Event streams are not exposed as MCP tools. MCP is request-response only, so there’s no equivalent to SSE or Tauri events.

The naming system

URL paths and command names are derived from module names using the cruet crate for Rails-style inflection. The NamingConfig lets you override the defaults when the inflector gets it wrong.

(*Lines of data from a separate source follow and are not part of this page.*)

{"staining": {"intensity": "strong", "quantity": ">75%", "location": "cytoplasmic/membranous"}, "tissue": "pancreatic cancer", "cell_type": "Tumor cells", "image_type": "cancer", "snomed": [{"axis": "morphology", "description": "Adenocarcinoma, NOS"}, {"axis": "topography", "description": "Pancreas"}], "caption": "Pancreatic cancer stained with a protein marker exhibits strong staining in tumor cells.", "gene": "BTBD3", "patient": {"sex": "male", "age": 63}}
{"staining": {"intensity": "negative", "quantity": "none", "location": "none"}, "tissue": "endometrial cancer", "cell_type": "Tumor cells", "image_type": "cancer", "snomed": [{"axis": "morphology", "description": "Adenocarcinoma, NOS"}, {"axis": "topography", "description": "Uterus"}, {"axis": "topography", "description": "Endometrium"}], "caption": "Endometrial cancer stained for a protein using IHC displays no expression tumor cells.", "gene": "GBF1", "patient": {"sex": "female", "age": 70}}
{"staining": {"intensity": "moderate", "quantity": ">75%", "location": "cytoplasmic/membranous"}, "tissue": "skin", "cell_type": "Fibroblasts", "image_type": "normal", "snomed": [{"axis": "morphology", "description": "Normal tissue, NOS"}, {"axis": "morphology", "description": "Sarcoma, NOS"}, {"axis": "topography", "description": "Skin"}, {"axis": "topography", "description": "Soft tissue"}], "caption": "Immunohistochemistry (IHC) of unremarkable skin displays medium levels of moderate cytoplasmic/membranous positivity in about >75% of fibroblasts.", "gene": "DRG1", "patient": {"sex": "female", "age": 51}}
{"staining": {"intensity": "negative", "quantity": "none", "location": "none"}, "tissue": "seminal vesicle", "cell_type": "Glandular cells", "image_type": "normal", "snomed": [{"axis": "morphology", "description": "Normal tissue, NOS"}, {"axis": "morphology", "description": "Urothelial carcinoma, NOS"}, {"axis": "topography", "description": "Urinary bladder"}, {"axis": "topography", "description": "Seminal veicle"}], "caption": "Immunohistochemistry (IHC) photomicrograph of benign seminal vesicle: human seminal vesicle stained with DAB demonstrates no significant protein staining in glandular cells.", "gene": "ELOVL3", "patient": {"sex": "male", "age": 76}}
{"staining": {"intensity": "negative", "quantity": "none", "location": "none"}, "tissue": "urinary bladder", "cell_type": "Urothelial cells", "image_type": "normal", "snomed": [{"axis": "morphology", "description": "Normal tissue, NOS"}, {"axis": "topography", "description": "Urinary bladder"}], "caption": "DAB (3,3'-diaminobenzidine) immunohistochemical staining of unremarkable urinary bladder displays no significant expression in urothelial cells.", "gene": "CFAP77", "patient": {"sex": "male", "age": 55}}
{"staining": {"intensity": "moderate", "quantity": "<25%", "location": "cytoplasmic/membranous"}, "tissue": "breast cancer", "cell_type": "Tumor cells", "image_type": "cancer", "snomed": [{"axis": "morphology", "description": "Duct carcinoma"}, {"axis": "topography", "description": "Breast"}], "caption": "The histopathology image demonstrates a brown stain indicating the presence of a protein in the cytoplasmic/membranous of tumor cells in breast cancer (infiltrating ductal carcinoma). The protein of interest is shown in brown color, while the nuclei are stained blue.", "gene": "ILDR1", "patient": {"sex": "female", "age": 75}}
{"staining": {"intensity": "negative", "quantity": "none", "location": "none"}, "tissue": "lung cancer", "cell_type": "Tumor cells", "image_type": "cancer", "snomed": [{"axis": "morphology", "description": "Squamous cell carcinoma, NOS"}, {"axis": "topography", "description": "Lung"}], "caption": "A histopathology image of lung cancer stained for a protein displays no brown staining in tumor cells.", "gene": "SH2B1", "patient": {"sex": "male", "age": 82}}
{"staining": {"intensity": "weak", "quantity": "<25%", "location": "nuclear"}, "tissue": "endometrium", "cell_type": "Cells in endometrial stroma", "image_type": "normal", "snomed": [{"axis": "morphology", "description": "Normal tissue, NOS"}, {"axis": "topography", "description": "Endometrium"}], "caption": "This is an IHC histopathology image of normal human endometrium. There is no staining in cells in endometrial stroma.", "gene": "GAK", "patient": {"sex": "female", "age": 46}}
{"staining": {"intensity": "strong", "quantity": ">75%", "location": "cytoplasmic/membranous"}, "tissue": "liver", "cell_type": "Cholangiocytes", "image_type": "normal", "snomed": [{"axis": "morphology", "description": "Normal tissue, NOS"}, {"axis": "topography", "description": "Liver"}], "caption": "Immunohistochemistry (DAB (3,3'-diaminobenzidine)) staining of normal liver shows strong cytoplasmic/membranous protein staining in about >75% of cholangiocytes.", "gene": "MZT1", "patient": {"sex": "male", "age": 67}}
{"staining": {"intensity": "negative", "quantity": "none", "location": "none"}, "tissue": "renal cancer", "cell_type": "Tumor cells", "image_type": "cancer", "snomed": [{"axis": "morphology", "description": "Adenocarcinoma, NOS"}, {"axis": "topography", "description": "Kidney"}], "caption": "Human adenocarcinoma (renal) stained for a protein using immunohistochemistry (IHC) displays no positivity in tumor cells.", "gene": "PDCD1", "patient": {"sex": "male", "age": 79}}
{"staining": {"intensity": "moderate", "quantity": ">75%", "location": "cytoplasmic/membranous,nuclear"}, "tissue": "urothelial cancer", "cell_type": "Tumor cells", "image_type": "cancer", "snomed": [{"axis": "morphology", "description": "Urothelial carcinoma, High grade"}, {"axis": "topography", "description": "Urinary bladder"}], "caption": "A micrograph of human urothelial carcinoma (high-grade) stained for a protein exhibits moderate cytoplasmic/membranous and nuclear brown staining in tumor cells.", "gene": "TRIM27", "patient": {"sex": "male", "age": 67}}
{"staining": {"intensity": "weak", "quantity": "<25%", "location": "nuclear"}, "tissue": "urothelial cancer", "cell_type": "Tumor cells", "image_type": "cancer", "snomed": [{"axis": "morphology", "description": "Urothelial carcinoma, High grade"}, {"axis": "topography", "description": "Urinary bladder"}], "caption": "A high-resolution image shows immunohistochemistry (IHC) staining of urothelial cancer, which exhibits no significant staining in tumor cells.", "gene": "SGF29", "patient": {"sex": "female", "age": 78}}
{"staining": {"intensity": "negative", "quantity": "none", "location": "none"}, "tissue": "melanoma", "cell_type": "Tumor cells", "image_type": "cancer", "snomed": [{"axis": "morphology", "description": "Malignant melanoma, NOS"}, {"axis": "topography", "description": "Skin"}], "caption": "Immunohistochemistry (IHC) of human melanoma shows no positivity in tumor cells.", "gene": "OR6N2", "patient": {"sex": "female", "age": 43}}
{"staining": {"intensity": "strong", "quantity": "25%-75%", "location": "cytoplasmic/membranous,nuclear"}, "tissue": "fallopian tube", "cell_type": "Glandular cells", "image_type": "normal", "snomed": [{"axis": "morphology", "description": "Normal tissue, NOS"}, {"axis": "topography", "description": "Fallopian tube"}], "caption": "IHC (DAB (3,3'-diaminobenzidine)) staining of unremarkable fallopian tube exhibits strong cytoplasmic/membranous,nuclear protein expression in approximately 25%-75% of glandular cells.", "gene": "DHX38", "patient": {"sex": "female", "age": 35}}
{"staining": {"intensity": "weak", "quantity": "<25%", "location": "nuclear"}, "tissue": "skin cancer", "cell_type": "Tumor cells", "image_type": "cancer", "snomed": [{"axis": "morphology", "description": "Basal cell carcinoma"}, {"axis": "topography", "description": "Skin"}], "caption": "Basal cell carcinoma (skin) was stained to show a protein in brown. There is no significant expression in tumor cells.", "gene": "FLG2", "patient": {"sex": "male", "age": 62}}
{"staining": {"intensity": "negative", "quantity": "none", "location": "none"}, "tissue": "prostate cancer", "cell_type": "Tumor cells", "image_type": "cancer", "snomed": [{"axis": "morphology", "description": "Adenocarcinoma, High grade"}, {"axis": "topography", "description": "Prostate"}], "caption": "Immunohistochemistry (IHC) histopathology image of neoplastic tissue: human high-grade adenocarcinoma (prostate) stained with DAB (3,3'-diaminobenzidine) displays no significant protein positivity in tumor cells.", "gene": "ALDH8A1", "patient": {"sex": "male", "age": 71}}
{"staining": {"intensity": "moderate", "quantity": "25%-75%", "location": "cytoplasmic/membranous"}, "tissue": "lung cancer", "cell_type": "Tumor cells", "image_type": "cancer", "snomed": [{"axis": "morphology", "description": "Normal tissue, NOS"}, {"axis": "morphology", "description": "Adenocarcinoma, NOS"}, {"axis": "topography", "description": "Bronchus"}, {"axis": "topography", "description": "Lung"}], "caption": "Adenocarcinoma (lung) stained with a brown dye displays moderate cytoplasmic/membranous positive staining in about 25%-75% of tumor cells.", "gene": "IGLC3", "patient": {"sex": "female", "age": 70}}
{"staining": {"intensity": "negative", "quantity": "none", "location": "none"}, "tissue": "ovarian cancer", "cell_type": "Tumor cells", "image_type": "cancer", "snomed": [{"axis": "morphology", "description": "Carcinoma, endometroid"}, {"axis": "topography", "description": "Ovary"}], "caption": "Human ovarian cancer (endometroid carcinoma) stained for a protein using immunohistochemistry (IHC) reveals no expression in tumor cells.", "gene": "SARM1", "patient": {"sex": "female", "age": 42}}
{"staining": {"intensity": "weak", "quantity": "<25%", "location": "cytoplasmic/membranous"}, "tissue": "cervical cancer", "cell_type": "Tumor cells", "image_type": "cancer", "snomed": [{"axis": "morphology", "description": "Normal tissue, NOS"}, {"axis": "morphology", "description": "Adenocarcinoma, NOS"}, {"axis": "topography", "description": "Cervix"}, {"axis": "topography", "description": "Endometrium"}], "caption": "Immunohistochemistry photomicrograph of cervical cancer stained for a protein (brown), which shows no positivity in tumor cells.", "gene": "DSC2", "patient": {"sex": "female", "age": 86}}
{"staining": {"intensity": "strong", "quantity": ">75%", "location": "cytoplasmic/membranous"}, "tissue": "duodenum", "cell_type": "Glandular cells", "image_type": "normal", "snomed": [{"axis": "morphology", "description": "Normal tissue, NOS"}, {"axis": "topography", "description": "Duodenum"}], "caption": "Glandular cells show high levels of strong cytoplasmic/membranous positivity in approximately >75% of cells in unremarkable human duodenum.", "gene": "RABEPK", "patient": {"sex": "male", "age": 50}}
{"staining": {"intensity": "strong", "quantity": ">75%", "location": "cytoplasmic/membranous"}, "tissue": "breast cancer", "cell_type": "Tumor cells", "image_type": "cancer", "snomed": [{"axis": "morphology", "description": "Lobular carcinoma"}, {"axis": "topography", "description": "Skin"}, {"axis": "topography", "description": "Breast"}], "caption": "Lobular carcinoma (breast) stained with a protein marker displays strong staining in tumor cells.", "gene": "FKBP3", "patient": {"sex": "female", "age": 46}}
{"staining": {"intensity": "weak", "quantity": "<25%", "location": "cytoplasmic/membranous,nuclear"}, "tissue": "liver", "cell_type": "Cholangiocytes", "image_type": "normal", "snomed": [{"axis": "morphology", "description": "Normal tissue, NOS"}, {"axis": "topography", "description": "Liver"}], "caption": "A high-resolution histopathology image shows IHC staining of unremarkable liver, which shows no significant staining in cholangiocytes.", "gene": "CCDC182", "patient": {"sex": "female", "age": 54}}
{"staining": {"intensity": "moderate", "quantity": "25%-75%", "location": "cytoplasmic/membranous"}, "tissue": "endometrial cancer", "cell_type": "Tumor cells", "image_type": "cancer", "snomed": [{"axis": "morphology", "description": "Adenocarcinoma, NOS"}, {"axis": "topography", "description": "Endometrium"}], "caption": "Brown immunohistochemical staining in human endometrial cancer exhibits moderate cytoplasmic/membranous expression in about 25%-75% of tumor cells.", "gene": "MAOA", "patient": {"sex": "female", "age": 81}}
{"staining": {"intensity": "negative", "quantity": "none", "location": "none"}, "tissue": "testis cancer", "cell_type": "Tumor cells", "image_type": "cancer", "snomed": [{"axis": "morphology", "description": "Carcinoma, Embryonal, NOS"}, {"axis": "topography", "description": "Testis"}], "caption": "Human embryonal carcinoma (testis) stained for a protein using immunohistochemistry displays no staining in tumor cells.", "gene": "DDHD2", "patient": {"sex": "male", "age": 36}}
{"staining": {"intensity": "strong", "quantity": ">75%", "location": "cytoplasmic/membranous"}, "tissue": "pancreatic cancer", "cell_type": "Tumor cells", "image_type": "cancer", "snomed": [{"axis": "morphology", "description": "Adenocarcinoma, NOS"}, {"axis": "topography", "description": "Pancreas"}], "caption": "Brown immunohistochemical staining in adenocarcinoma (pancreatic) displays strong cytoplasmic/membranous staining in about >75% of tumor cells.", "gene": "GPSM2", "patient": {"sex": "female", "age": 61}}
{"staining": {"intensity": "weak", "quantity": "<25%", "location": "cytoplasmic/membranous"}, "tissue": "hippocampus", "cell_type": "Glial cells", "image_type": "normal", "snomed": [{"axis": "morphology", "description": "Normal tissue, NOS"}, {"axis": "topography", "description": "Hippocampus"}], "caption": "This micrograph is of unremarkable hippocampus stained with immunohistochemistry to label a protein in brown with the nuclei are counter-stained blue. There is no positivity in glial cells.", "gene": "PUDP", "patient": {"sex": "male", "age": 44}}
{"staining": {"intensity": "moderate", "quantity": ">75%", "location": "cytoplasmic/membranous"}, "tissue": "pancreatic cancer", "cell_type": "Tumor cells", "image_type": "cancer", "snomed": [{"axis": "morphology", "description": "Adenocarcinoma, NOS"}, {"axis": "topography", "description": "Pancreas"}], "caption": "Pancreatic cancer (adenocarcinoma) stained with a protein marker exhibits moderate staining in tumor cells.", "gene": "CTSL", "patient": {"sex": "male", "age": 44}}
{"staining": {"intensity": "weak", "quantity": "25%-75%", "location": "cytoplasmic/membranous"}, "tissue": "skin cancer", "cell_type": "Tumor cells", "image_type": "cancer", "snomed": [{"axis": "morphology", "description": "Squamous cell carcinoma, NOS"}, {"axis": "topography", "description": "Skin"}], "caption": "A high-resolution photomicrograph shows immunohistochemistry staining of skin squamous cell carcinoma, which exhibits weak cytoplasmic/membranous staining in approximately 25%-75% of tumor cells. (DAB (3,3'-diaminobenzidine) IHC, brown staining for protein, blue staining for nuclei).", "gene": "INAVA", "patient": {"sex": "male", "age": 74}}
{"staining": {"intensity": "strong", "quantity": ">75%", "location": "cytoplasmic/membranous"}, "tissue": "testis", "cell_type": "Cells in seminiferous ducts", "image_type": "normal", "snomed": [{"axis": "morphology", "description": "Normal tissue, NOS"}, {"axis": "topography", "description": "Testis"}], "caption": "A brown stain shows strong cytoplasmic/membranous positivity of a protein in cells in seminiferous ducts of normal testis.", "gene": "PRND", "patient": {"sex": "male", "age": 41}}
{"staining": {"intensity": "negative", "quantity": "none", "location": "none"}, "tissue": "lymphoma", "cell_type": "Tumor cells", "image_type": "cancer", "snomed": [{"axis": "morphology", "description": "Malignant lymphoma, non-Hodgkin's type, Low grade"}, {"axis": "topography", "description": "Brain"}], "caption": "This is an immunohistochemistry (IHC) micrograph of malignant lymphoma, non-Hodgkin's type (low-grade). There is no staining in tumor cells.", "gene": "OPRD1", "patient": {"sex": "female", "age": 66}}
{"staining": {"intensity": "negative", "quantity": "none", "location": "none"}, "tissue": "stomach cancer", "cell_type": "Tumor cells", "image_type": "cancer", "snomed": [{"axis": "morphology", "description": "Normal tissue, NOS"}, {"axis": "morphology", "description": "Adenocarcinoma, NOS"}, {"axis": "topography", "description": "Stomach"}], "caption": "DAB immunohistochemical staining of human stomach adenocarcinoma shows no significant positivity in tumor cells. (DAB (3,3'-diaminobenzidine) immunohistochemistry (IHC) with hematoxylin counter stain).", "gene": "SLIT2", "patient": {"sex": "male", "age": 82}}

naming: ontogen::servers::NamingConfig {
    plural_overrides: HashMap::from([
        ("evidence".to_string(), "evidence".to_string()),  // uncountable
    ]),
    singular_overrides: HashMap::from([
        ("work_sessions".to_string(), "session".to_string()),
    ]),
    label_overrides: Default::default(),
    plural_label_overrides: Default::default(),
},

The naming system provides several derived forms:

Method	Input	Output	Used for
url_plural	"work_session"	"work-sessions"	HTTP route paths
url_singular	"work_sessions"	"session"	IPC command prefixes
module_plural	"evidence"	"evidence"	Rust code references
label	"work_session"	"Work Session"	Admin UI labels
plural_label	"evidence"	"Evidence"	Admin UI plural labels

For custom functions, derive_action strips the module name from the function name and converts to kebab-case: get_overdue_tasks on the task module becomes the action segment overdue.

SSE route overrides

By default, event stream functions get routes under /api/events/{kebab-name}. You can override individual routes:

sse_route_overrides: HashMap::from([
    ("graph_updated".to_string(), "/api/events/graph".to_string()),
]),

Route prefix for project scoping

When your app manages multiple projects, you can prepend a project scope to all entity routes:

route_prefix: Some(ontogen::servers::RoutePrefix {
    segments: "projects/:project_id".to_string(),
    state_accessor: "store_for".to_string(),
    params: vec![
        ontogen::servers::PrefixParam {
            name: "project_id".to_string(),
            rust_type: "uuid::Uuid".to_string(),
            ts_type: "string".to_string(),
        },
    ],
}),

This generates scoped routes like /api/projects/:project_id/tasks alongside the entity handlers. The state_accessor method is called to construct a project-scoped Store from the extracted path parameter.

Generated file locations

Each transport writes to a single file specified in its config:

src/api/transport/
  http/
    generated.rs      # Axum routes + router()
  ipc/
    generated.rs      # Tauri commands + ipc_handler()
  mcp/
    generated.rs      # MCP tools + tool_definitions() + handle_tool_call()

All three files are regenerated on every build. Don’t edit them.